Metadata and Big Brother


“The metadata is the set of information about the internet conversation: the time it took place, who it was sent from and to, and so on. You can infer things from the network traffic.”


“When the idea of a global passive adversary was first described to me, 15 to 20 years ago, I thought, ‘This is crazy, no one can possibly do that’. But as a result of the Snowden leaks, we know that this is in operation right now.”


“A privacy technology like TOR can be deanonymized if you can link both ends of the connection that’s being made between your computer and another computer. If a global passive adversary is recording the whole internet, it’s very clear who was talking to whom.”


“I’m not a fundamentalist about internet privacy. But after the Snowden revelations, I had a real sense that the social contract had been broken. And it had been broken by the global passive adversary. We find that people at the NSA are now saying things like, ‘We kill people based on metadata’.”

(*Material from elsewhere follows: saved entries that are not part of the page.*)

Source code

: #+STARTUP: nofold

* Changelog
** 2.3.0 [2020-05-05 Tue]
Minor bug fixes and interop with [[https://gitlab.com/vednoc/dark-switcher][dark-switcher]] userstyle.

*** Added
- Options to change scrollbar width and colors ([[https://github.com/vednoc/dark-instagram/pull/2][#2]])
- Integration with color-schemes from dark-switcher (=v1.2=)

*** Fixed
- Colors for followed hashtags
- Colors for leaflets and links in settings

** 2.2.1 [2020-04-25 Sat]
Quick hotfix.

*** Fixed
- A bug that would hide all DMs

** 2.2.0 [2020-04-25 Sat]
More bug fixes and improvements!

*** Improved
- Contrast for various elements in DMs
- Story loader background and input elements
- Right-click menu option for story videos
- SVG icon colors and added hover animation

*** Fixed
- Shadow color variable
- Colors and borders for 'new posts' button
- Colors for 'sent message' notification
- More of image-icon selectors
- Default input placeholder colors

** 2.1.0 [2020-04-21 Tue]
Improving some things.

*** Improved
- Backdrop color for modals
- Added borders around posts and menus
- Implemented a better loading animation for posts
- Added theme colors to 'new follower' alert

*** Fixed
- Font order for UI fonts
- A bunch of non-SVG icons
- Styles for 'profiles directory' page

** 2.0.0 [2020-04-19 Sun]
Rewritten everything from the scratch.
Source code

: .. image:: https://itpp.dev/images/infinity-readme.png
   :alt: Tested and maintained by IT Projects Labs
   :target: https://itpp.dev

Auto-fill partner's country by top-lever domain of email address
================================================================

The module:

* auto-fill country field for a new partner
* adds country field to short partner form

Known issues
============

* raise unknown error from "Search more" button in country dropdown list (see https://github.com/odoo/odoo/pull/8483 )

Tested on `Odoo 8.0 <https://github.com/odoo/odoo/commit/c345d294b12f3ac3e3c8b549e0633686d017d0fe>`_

Fighting back with mixnets


“A mixnet is a way to defeat the global passive adversary. It chops up your network traffic into layer-encrypted packets that are sent to a mixnode to be mixed with other people’s packets, then to two more mixnodes to be mixed again. It’s the strongest network anonymity technology we know about.”


“If you don’t have network-level privacy, you’re lost from the beginning.”


On Nym


“Our first goal is to anonymise the world’s cryptocurrency transactions. That should give us enough of a base of users. But our ultimate ambitions are much bigger than that.”


“We are not tied to any particular blockchain. We’re attempting to build an incentivised infrastructure that will allow people, through micropayments, to pay for privacy-preserving systems.”


“Our token-anonymising technology could be used to anonymise things like medical records.”


“The idea is to have an incentivised system where, as a node operator, you are rewarded for taking actions that help people’s privacy, but you are penalised for poor quality of service.”